California State Capital
Although San Francisco’s population was larger than Sacramento’s in 1854, Governor John Bigler decided to move the California State Legislature to growing Sacramento that year. Until that time, the California capital was in Monterey, under Spanish-Mexican rule. In 1849, California’s first state elections and a Constitutional Convention were held.
Sacramento’s Population Expansion
As more miners came to try their luck in the golden Sacramento foothills, the city doubled in size between 1850 and 1860. Less than 7,000 residents of Sacramento were recorded by the U.S. Census. By 1860, the city’s population grew to 13,875. In comparison, the population of Los Angeles was a mere 1,610 in 1850 and about 4,400 souls by 1860.

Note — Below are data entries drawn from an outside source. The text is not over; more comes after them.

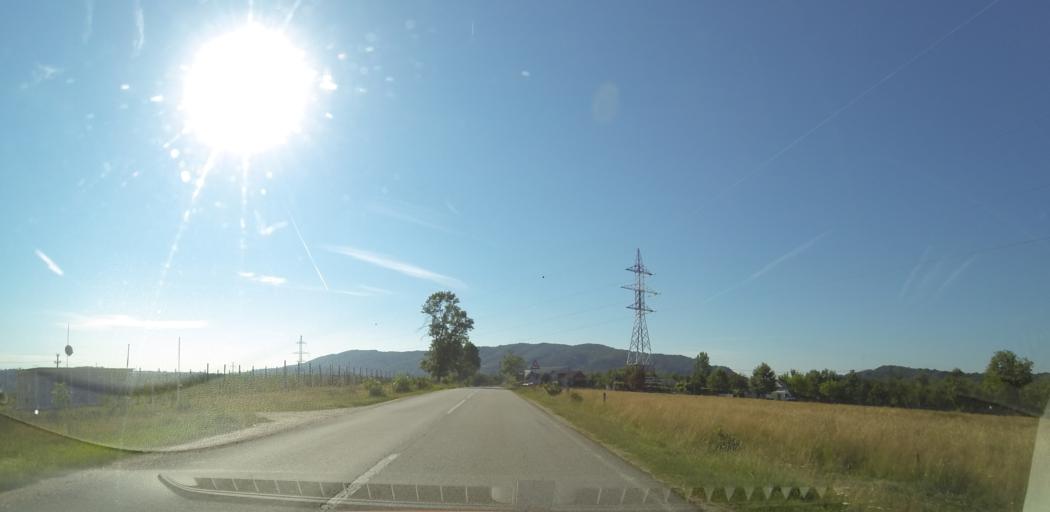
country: RO
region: Valcea
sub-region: Comuna Slatioara
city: Slatioara
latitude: 45.1251
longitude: 23.8773
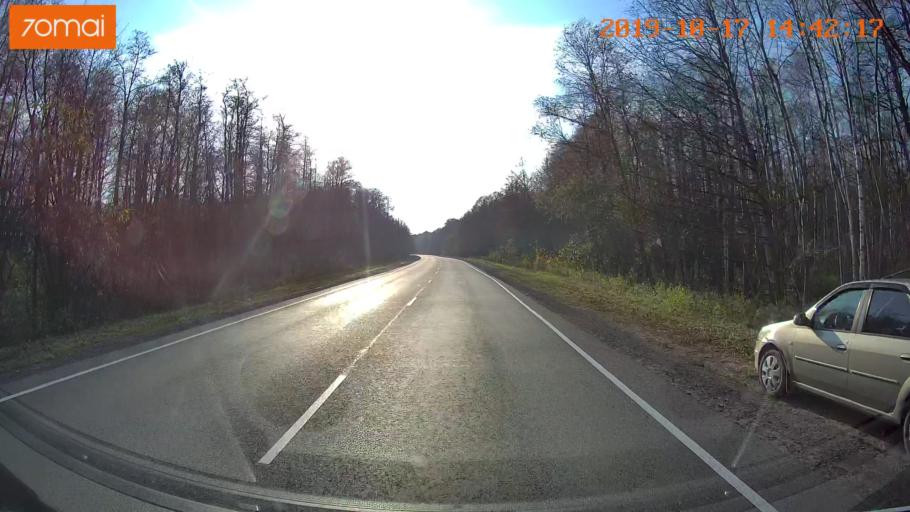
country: RU
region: Rjazan
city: Solotcha
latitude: 54.8387
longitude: 39.9271
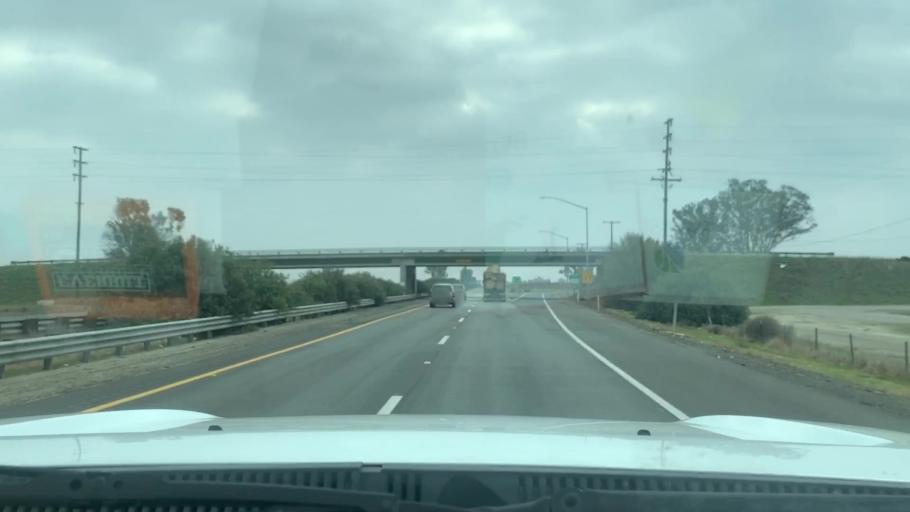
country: US
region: California
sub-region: Tulare County
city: Tipton
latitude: 36.1244
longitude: -119.3250
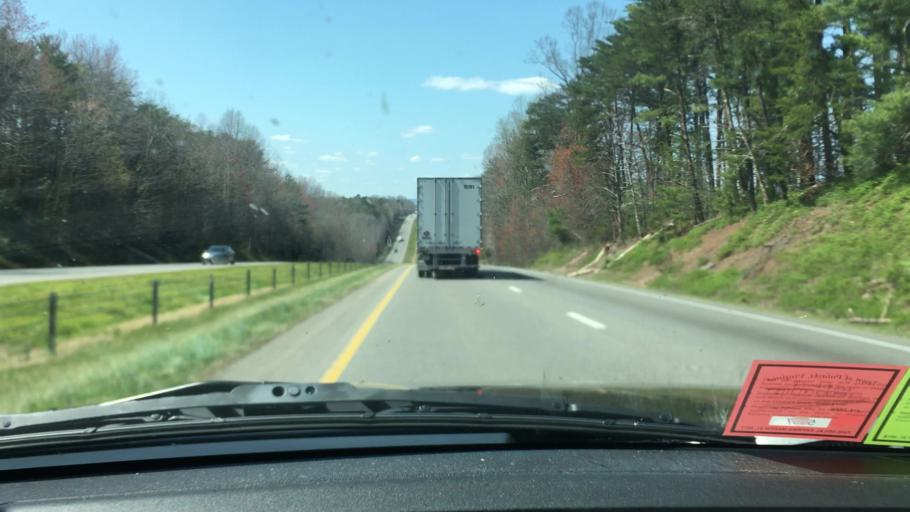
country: US
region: North Carolina
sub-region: Surry County
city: Pilot Mountain
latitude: 36.4222
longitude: -80.5160
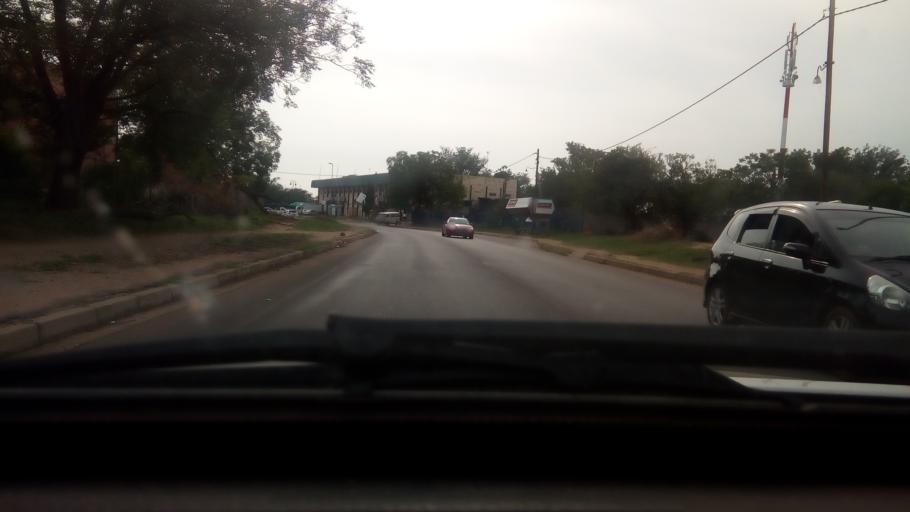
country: BW
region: South East
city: Gaborone
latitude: -24.6674
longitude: 25.9385
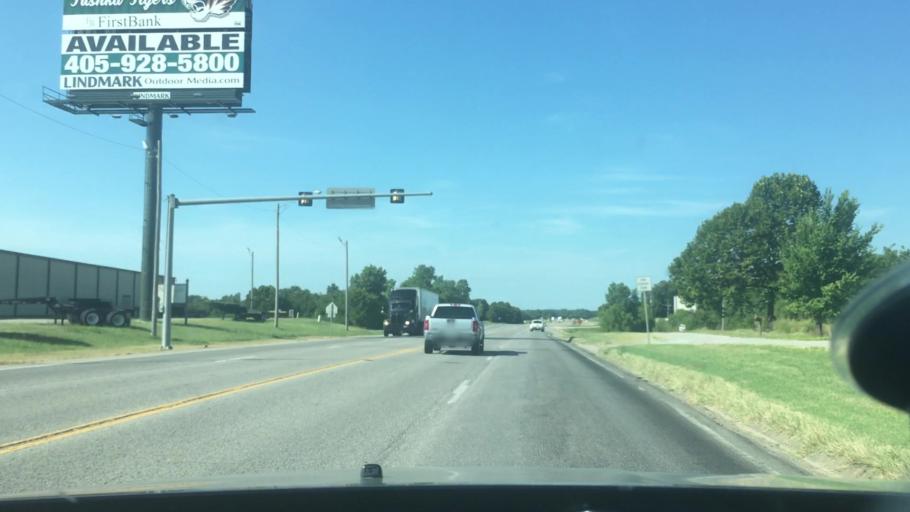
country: US
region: Oklahoma
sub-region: Atoka County
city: Atoka
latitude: 34.3159
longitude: -96.1700
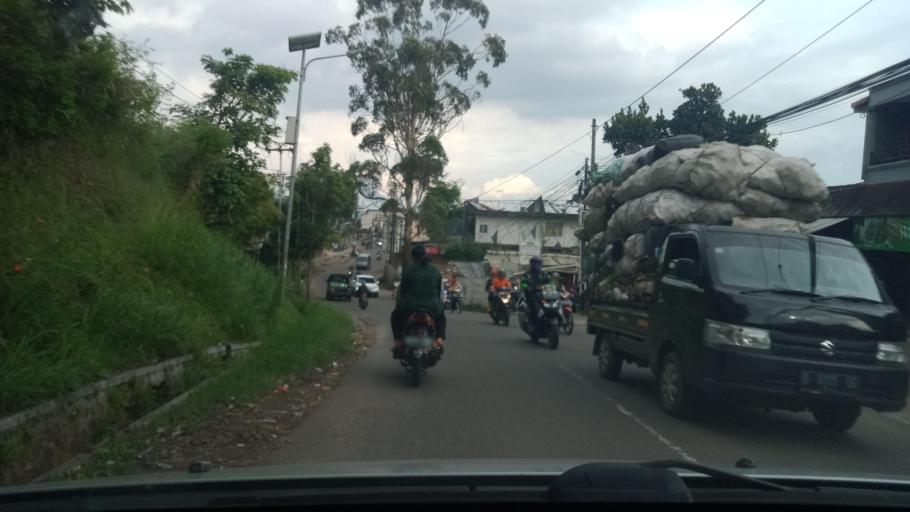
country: ID
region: West Java
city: Lembang
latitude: -6.8038
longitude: 107.5849
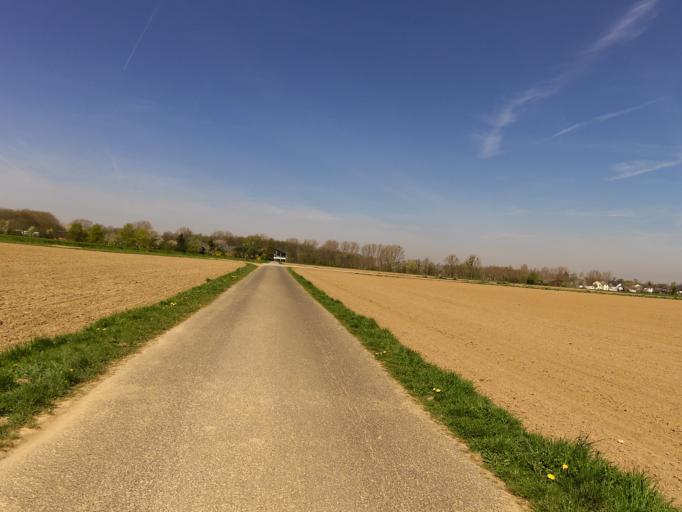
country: DE
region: North Rhine-Westphalia
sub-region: Regierungsbezirk Koln
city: Rheinbach
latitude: 50.6391
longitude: 6.8810
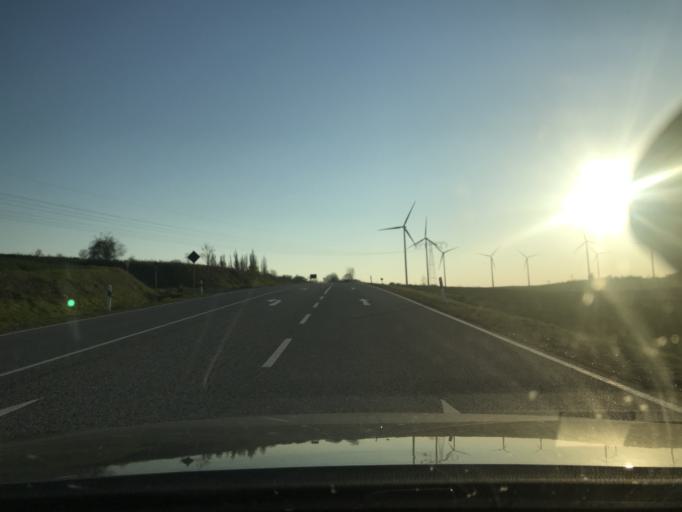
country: DE
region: Thuringia
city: Wipperdorf
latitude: 51.4678
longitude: 10.6913
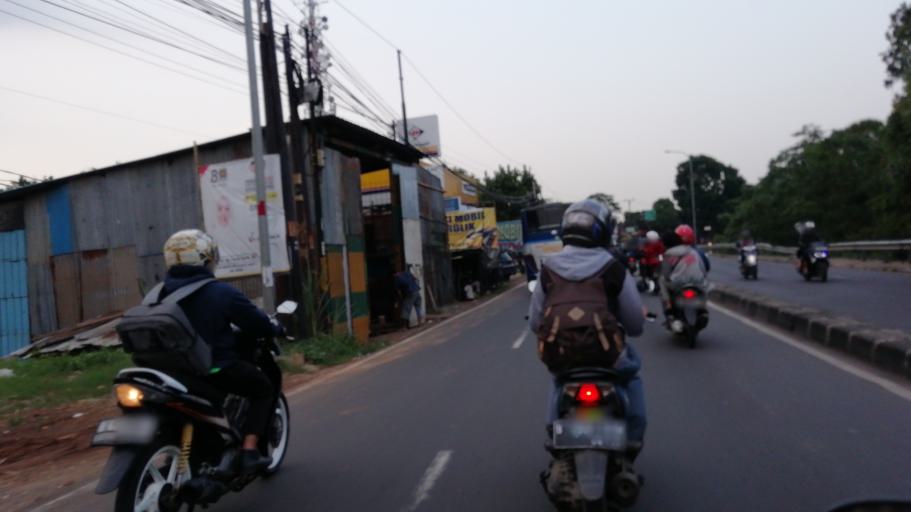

Sacramento Prime Waterfront Real Estate
The Sacramento riverfront location was prime real estate but susceptible to devastating floods. Sacramento was also engulfed by flames several times during the first few decades of life. Quickly assembled wood and canvas buildings were easily destroyed. In 1850, the first flood occurred. A second flood followed just two years later. Residents realized that something must be done to protect the city from flood waters.
In 1853, the people of Sacramento vowed to raise city buildings beyond the reach of the flooding river. Unfortunately, the cost and execution of the project caused delays and a third flood devastated the city in 1862. A larger city with more commercial interests meant greater financial and personal losses.
This time, Sacramento residents vowed to raise their city higher. Over three years, author Philip Garone (“The Fall and Rise of the Wetlands of California’s Great Central Valley,” 2011) reports that wagons brought 800 million cubic yards of soil to shore up Sacramento and the Central Valley. Old Sacramento’s original streets can be discovered in the city’s oldest homes and beneath boardwalks.
Sacramento’s Commercial Center Migration
The commercial center of Sacramento eventually migrated to the east. The original center of the city, the Embarcadero, was now the low-rent and high-crime district. From the late 1890s to the mid-20th century, activists spoke about the need to end residents’ poverty and reclaim Sutter’s original site.
As the 1960s decade began, Sacramento’s leaders proposed a plan to redevelop and re-energize the district. The Embarcadero, just slightly more than a century old, became the American West’s first historic center. In the 21st century, 53 history-rich buildings stand on an expanse of 28 acres. The Embarcadero District is a National and California Historic Landmark. Buildings and property in the Embarcadero are almost entirely privately owned. Mixed among these gracious old buildings are office space and retail shops.
Sacramento’s city proper boasts about a half million residents today but the greater metropolitan area is home to about two and a half million people. Sacramento is California’s fourth largest metro area. The city remains the capital of the State of California as well as the government seat of Sacramento County. Government remains the largest employer. “Time” named Sacramento the country’s most diverse city.